# Jagdish Patel

Archival Assembledges

Jagdish Patel is a socially engaged artist who has spent much of the past decade producing work within working-class communities. These have included projects with people from the Gypsy community, Asian football clubs, Northern Soul fans, victims of racial violence, Muslim Was Veterans, and Punjabi bar owners in the Black Country. He was previously I was the Deputy Director of the human rights charity, the Monitoring Group, and continues to work with anti-racist groups across the country.

He is currently a PhD candidate at Coventry University where his research seeks to conceptualise the interconnections between anti racism

and socially engaged art by exploring their shared histories in the Midlands. The research is a practice based conducted through both oral history inquiry with individuals and organisations who were involved in past struggles in the Midlands and through making new new artwork and developing a public program to engage others in this history in a gallery space.

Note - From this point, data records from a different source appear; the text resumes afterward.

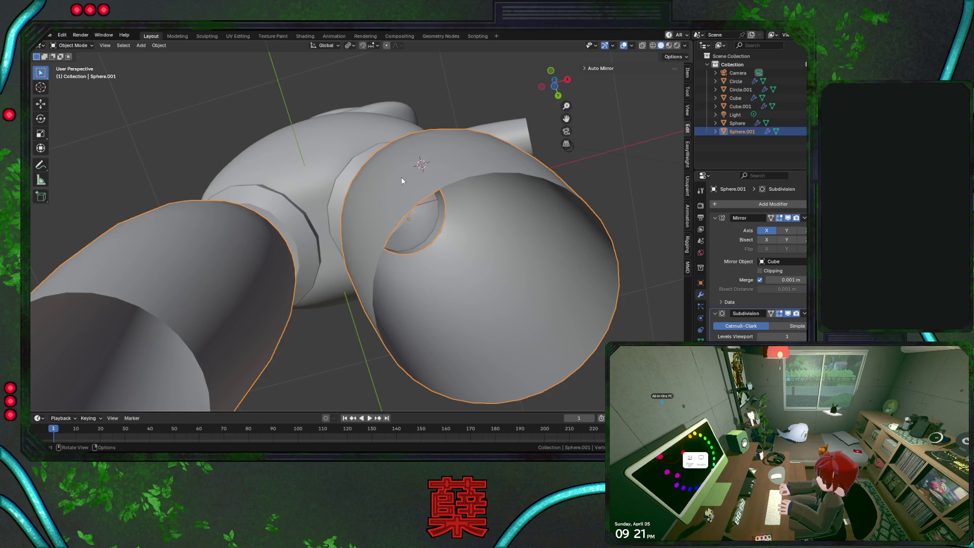
key(h)
click(380, 192)
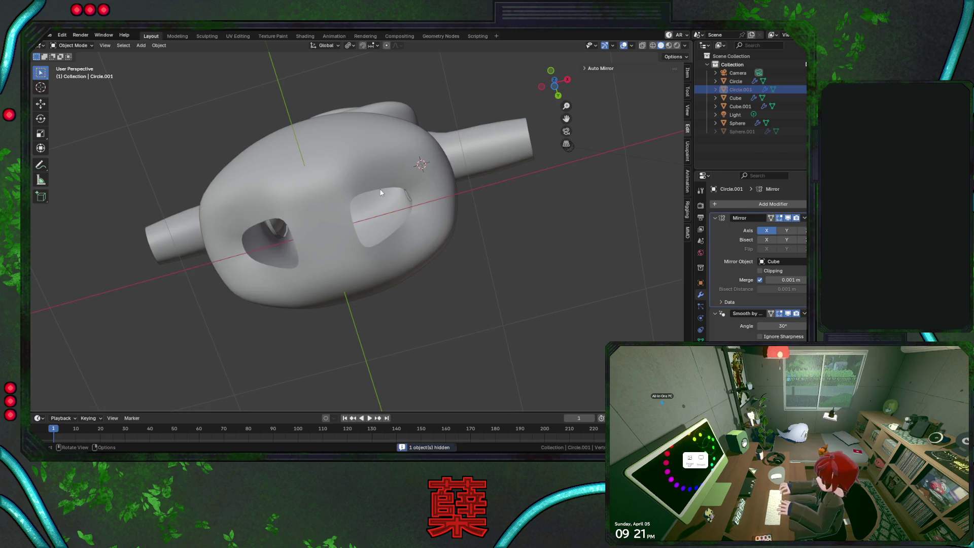
click(432, 233)
key(Tab)
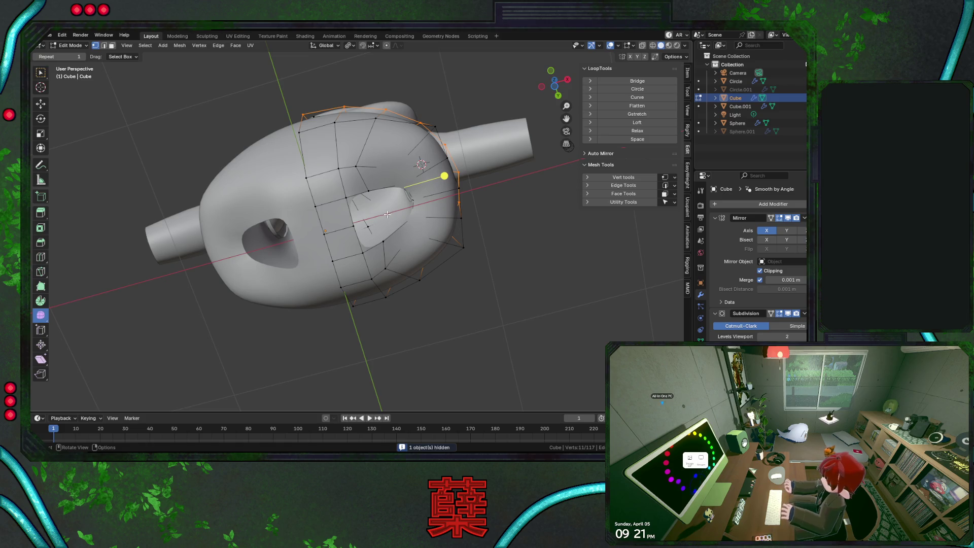
key(ctrl+z)
key(ctrl+z)
key(ctrl+z)
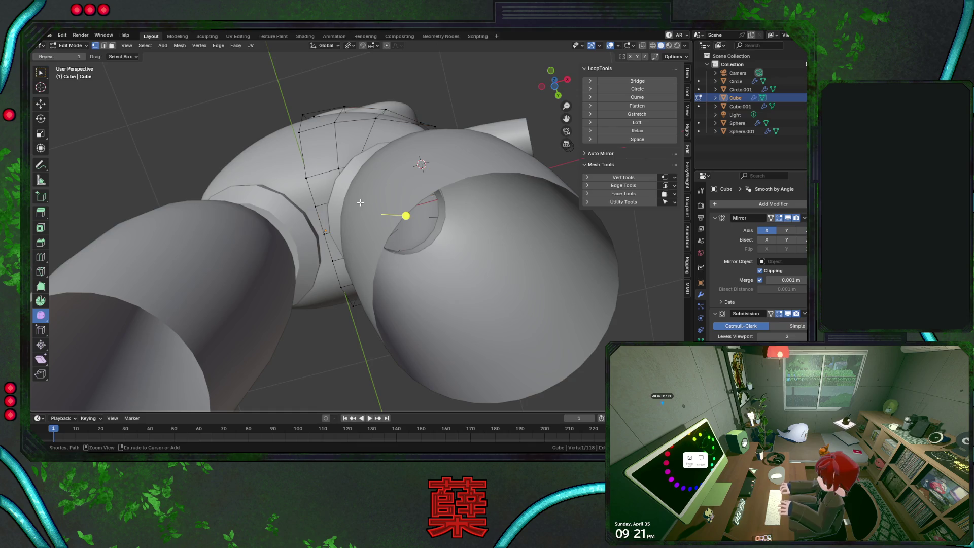
key(shift+z)
key(Tab)
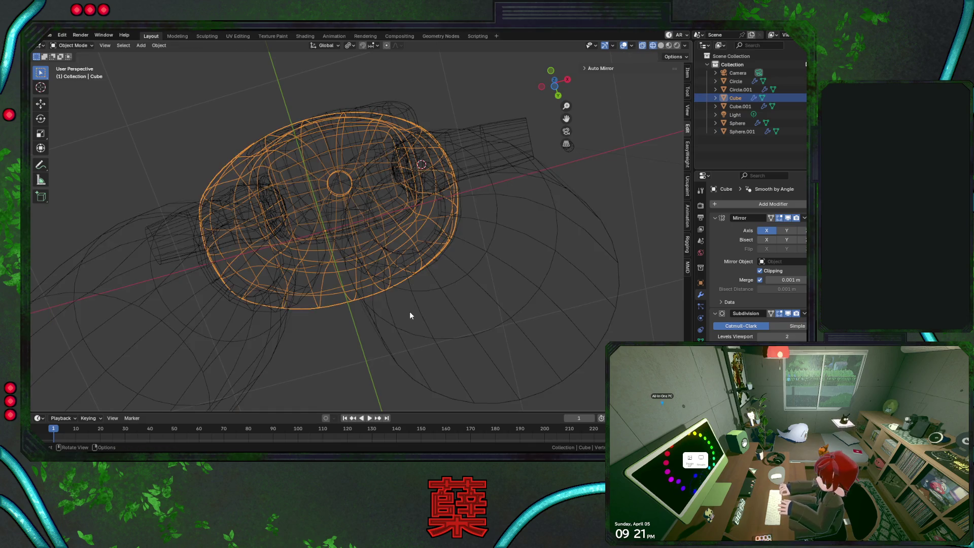
Hide the mirrored spheres (Sphere.001) and enter edit mode on the torso
click(410, 313)
key(Tab)
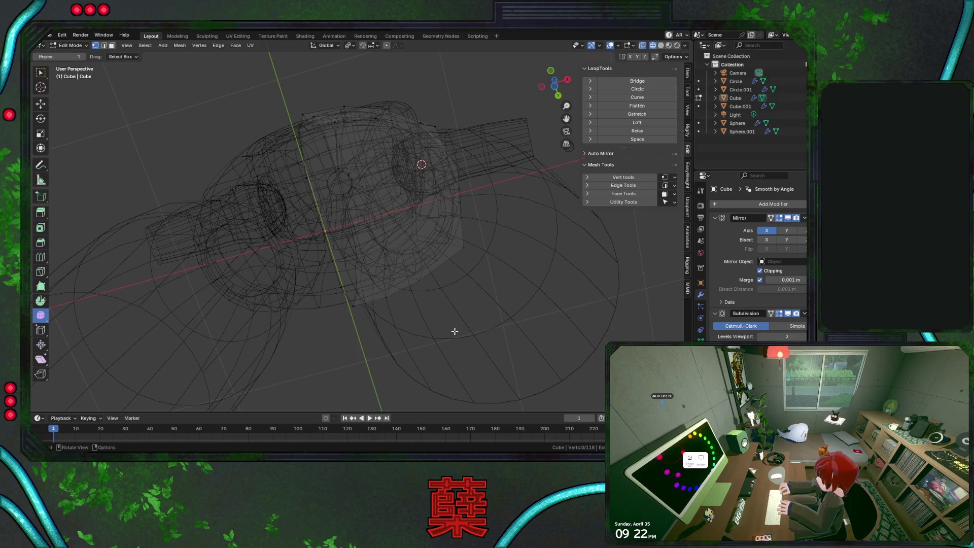
key(Tab)
click(466, 327)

The research is seeking to understand the different genealogies of both anti racism and socially engaged art and consider how anti racism activists have used methodologies from artistic practice to challenge existing hegemonies, build alliances, care for, speak to and listen to its community. Jagdish will talk about his research and some of the material from the archives.

Jagdish works across a collection of different archives from the National Archives to local archives (Nottingham, Birmingham) to family archives. The histories and material is scattered, and part of the process is assembling. Given that socially engaged art centres the participant, do we get a different perspective on for example antagonism in art practice when assembling an archive that explores the narrative from activists, rather than institutions?